In fact, automatic year-over-year difference reporting should be readily possible with the <previous> and <next> comparison operators...?
(Click to Embiggen)
Also, did you see the link where I got the example? Kind of a hoakey site but it has some more complex pivot table instructions.
I'm trying to get the average number of "on time shipment" based on items rolled up to "ship numbers" and then by "order number". I have one order number in this scenario that is shipped via multiple shipments. It seems to me that after rolling it up via PowerPivot and then creating a pivot table, it's calculating the average based on the total lines of the "order number" instead the pivot.
PowerPivot Data:
Pivot based on data above:
How can I get the average number based on the pivot table rather than the PowerPivot total data of the order number? I'm probably not making any sense, but hopefully the images below explain it better. As you can see, when you roll up the items by ship number then by order number, you'll see that the actual average is 0.6 but the pivot is showing 0.5.
Help!
Technically speaking, the average is correct - if you look at the source data, for some reason all rows are duplicated and if you do regular average calculation, it's actually 0.5.
What you are looking for is calculating average for distinct values, which can be done easily with AVERAGEX function.
I have copied your table and created those 2 Calculated Fields (in Excel 2010, it's Measures):
Average on Time:
=AVERAGE(Table1[On Time])
Average on Time (UNIQUE)
=AVERAGEX(VALUES(Table1[Ship Number]), [Average on Time])
Using AverageX with VALUES() function makes it easier to calculate any expression ONLY for unique values.
If you then put both measures on PivotTable, you should get this:
First column is same as yours (using "regular" AVERAGE function). The second one shows the average calculated over distinct (unique) values of Ship Numbers.
Hope this helps.
PS: This great article by Kasper de Jonge helped me quite a bit with similar scenarios.
I have created a power pivot table as shown in the picture. I want to calculate quarter over quarter sales change. For which I have to divide for example corporate family "Acer" 's sales in 2012Q4 by sum of all the corporate family. I am using calculated measure to do this, but I am not sure what formula I can use.
My need is to create two columns, one for 2012Q4 percent of total and one for 2013Q1 percent of total. Then I will create another measure to find the difference. So the formula for 2012Q4 should be like this 1624442 / (1624442+22449+1200+16123) . Any idea which function can help me do it?
It sounds like you are measuring the change in the percent of total for each corporate family from quarter to quarter. You will need to create 3 calculated measures. I'm not sure what your model looks like so I can't give you the exact formula, but here is the idea.
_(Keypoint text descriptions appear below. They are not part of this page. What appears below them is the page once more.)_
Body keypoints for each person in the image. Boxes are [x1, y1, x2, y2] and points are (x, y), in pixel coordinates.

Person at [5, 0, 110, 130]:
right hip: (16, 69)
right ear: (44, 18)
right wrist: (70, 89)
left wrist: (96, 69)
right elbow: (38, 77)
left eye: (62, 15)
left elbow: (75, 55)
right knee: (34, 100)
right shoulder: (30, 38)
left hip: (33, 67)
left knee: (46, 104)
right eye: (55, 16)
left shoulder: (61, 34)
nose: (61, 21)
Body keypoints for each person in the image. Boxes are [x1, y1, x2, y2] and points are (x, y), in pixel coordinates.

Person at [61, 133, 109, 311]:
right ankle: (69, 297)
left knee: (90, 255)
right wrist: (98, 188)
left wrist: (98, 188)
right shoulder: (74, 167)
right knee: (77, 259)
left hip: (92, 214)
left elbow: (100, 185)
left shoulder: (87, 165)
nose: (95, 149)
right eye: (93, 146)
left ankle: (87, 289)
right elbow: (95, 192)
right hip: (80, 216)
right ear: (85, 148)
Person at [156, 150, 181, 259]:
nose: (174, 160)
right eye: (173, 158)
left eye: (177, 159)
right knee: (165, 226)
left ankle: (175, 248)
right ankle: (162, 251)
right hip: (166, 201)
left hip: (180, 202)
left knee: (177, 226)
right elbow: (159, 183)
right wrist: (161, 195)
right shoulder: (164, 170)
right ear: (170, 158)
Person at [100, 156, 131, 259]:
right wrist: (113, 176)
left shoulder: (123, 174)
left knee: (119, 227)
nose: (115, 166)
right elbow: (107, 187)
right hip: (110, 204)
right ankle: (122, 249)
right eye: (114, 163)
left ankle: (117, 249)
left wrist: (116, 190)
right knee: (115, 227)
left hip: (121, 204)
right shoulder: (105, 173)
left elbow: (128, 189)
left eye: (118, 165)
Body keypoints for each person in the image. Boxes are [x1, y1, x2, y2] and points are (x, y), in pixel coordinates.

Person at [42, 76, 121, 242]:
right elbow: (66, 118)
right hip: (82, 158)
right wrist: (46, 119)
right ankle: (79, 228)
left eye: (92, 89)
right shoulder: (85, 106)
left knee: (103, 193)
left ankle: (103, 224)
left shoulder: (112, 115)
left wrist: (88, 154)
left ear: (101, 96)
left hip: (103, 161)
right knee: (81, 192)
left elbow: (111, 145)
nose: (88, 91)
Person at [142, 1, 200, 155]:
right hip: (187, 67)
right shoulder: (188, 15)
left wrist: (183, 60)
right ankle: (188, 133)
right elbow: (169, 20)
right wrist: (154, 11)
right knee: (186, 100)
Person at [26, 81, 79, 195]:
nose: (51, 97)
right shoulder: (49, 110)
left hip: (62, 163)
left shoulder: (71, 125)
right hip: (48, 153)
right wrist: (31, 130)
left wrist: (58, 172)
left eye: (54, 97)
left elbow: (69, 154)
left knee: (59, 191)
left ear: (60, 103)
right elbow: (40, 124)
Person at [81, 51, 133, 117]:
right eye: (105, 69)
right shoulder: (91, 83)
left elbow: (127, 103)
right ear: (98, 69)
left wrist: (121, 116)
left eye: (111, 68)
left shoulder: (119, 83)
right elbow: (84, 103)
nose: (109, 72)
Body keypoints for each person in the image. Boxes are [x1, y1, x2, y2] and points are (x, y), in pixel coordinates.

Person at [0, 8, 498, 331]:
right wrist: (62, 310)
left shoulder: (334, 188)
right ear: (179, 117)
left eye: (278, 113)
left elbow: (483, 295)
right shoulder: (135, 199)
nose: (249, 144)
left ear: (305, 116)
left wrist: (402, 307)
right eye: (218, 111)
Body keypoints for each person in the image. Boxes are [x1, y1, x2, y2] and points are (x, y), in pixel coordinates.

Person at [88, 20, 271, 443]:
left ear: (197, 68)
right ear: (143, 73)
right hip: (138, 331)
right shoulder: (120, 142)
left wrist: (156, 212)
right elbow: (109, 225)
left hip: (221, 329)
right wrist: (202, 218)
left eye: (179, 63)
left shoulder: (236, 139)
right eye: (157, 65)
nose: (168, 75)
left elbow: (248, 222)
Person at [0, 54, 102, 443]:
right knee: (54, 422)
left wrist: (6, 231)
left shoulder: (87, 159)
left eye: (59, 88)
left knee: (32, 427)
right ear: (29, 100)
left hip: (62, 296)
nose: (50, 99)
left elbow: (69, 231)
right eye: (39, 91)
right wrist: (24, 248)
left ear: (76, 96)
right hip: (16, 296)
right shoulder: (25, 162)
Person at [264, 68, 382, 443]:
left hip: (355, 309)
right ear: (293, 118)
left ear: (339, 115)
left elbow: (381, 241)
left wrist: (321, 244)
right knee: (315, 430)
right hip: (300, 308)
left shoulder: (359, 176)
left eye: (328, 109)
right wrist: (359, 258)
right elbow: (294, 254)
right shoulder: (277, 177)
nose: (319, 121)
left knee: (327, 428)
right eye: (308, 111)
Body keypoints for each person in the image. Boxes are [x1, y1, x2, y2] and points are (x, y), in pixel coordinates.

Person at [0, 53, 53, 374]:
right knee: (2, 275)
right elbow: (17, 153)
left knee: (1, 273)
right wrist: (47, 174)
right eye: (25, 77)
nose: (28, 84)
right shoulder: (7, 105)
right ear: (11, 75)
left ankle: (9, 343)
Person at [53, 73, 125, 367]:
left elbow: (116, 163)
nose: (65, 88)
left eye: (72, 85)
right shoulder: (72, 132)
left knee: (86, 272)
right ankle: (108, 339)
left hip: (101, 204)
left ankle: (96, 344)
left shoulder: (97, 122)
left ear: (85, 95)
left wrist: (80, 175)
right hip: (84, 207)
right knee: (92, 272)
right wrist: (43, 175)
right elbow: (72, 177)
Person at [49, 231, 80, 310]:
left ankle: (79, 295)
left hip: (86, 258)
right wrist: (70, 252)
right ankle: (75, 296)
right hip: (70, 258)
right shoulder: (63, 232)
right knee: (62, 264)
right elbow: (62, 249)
CurrentQtr%ofTotal:= Divide(Sum('Sales'[Units]),Calculate(Sum('Sales'[Units]), All['Product'[Corporate Family])))
PrevQtr%ofTotal:= DIVIDE(CALCULATE(Sum('Sales'[Units]), DATEADD(DimDate[DateKey], -1, QUARTER)),
CALCULATE(Sum('Sales'[Units]), DATEADD(DimDate[DateKey], -1, QUARTER), All('Product'[Corporate Family]))))
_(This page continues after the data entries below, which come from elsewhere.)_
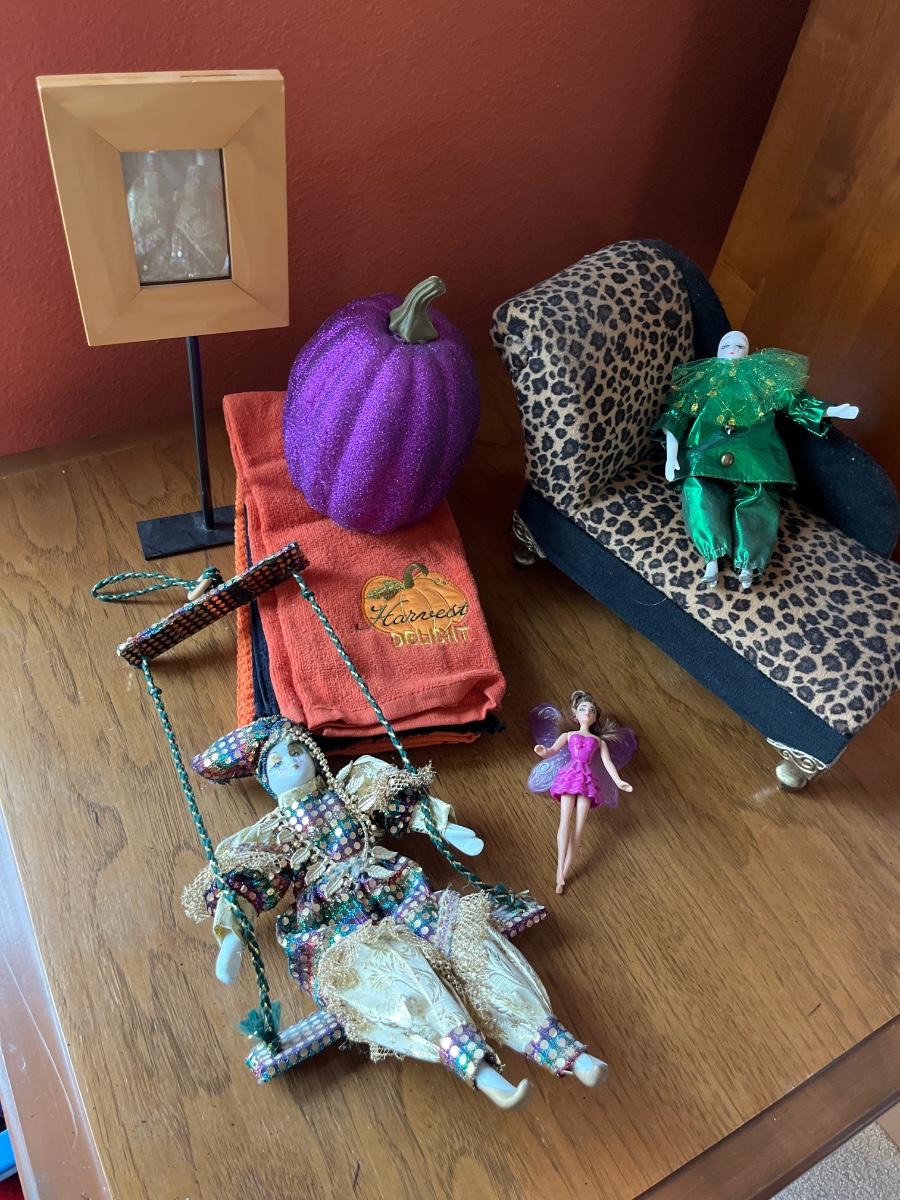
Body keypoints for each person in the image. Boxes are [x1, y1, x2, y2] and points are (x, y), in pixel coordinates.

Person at [184, 715, 607, 1109]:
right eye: (277, 763)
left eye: (297, 751)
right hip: (339, 919)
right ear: (266, 780)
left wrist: (443, 825)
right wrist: (232, 938)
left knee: (469, 941)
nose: (292, 763)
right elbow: (247, 887)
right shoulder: (271, 835)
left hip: (398, 891)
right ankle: (481, 1072)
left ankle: (562, 1049)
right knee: (391, 972)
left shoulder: (352, 786)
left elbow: (400, 807)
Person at [655, 331, 859, 590]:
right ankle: (712, 558)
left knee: (759, 499)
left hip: (756, 454)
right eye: (725, 345)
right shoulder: (701, 380)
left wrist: (828, 410)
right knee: (699, 490)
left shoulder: (763, 379)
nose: (732, 349)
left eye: (739, 345)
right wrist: (671, 453)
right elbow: (677, 414)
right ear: (716, 350)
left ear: (748, 351)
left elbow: (794, 402)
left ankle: (749, 562)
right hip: (705, 452)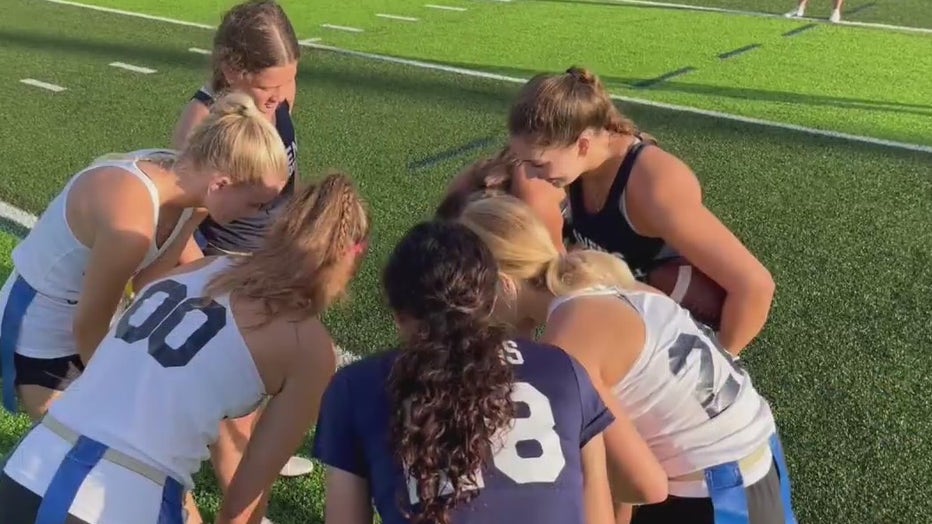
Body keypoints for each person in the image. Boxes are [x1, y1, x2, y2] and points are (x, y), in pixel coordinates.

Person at [0, 172, 371, 524]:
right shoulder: (309, 348)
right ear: (354, 255)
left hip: (26, 468)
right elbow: (243, 504)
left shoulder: (200, 269)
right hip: (118, 505)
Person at [457, 194, 797, 524]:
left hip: (717, 493)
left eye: (471, 298)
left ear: (503, 285)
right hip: (753, 461)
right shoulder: (604, 282)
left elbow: (643, 485)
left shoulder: (568, 345)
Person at [313, 220, 645, 524]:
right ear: (490, 300)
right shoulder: (563, 369)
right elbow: (598, 506)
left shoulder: (356, 388)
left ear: (399, 316)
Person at [0, 91, 288, 422]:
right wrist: (117, 384)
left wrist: (242, 279)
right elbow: (88, 325)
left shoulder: (191, 189)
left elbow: (150, 279)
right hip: (41, 326)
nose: (258, 215)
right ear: (221, 184)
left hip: (90, 316)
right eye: (256, 204)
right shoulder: (132, 221)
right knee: (75, 441)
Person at [501, 67, 775, 355]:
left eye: (538, 164)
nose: (530, 174)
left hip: (675, 311)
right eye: (523, 162)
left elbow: (754, 286)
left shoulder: (654, 185)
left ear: (582, 144)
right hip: (626, 300)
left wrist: (720, 364)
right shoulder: (561, 166)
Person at [171, 0, 313, 482]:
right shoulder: (204, 124)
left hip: (275, 253)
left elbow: (282, 168)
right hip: (227, 262)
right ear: (232, 70)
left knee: (277, 371)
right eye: (266, 87)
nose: (280, 97)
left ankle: (260, 453)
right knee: (238, 391)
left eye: (287, 82)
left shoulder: (279, 91)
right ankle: (242, 494)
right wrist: (215, 281)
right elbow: (180, 222)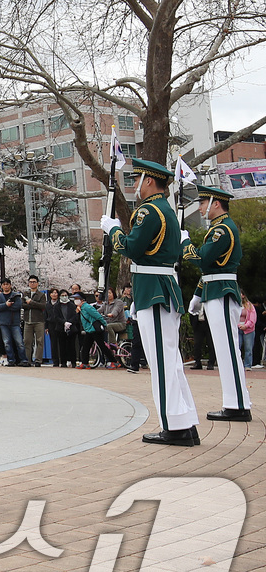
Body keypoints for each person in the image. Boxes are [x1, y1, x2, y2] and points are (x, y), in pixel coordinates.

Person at [102, 158, 199, 445]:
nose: (134, 185)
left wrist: (113, 229)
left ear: (149, 181)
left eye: (137, 179)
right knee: (171, 360)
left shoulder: (149, 210)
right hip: (160, 287)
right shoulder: (166, 209)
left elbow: (131, 247)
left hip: (154, 291)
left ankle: (175, 426)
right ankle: (184, 421)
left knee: (162, 361)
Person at [183, 183, 252, 421]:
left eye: (203, 203)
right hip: (216, 290)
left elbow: (202, 259)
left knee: (227, 350)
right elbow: (210, 270)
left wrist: (185, 244)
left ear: (216, 203)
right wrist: (198, 294)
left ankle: (237, 405)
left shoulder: (221, 229)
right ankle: (236, 402)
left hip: (221, 293)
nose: (201, 208)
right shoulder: (219, 227)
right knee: (225, 349)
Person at [0, 280, 25, 365]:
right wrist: (6, 305)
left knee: (19, 342)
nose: (6, 286)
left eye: (7, 284)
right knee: (7, 342)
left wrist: (6, 307)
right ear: (1, 286)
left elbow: (18, 306)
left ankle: (23, 360)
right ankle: (11, 360)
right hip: (3, 323)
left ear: (10, 285)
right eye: (4, 284)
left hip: (15, 322)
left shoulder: (16, 295)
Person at [22, 275, 46, 366]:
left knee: (39, 341)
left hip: (39, 320)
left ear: (37, 283)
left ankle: (38, 360)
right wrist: (34, 305)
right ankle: (28, 360)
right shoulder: (25, 294)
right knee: (27, 341)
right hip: (27, 320)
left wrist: (31, 302)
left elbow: (43, 306)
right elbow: (23, 305)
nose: (32, 283)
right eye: (30, 282)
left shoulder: (41, 295)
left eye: (34, 282)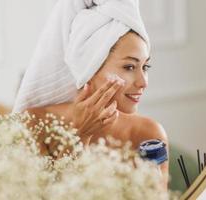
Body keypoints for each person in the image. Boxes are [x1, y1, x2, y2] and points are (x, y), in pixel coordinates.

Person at [13, 0, 169, 186]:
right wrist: (80, 137)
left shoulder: (148, 134)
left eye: (145, 66)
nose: (143, 82)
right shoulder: (35, 125)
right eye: (129, 67)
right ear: (89, 68)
Change%ofTotal:= DIVIDE(([CurrentQtr%ofTotal]-[PrevQtr%ofTotal]),[PrevQtr%ofTotal])
I used the divide function because it handles divide by zero errors. You use the ALL function to remove the filter on the Corporate Family column from the filter context. The Change%ofTotal is just to find the differenc. I'm calculating % change but you may just want to subtract.
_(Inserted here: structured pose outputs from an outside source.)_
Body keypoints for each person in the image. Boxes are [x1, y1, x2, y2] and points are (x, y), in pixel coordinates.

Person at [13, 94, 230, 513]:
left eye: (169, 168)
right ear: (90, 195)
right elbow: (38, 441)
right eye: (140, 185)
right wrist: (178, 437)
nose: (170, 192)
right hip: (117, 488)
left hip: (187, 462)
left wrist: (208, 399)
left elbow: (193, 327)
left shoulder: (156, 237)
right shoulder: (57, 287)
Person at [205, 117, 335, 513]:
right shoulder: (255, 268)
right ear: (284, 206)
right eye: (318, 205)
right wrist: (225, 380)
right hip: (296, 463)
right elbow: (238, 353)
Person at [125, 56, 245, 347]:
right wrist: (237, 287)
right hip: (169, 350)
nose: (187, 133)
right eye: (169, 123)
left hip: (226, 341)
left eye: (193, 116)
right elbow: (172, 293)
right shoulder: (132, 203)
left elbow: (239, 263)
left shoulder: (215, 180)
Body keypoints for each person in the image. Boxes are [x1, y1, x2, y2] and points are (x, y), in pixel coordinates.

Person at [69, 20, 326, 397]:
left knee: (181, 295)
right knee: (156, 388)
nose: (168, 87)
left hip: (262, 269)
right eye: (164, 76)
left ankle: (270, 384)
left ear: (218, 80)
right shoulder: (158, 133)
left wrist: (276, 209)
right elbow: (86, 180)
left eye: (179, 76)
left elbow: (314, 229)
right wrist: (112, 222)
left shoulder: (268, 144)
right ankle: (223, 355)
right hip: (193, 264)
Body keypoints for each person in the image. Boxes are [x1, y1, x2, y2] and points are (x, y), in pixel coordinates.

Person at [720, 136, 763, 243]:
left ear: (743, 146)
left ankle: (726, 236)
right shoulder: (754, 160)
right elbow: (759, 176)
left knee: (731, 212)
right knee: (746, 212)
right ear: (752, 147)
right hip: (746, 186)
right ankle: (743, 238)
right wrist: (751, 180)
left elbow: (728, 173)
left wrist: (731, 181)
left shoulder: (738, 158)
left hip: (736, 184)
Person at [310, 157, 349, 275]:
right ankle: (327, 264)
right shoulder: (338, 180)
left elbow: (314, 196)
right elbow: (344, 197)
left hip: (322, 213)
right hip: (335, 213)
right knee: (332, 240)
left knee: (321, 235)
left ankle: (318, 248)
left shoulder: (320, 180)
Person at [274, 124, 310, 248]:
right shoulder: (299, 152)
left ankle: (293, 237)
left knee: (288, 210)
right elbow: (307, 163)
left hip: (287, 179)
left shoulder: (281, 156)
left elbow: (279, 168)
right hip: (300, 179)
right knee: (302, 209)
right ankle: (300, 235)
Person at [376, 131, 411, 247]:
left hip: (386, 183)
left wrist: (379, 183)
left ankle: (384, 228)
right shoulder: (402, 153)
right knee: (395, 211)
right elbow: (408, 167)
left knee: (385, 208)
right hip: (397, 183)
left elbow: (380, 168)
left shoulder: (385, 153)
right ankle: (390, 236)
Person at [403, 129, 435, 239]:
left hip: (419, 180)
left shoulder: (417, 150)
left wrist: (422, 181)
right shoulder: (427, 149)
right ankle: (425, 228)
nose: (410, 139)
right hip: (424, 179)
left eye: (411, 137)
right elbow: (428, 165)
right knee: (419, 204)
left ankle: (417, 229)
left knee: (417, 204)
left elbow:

Here's the link to a good blog post on time intelligence. And here's one on calculating percent of total.
For percentages please follow the tutorial on the Tech on the Net.
Adding another column where you calculate a difference between two pivot columns will not work - this column is "unpivotable", as it relies on a column defintion. You would need to copy and paste pivot as values to another worksheet and do the extra calculation there.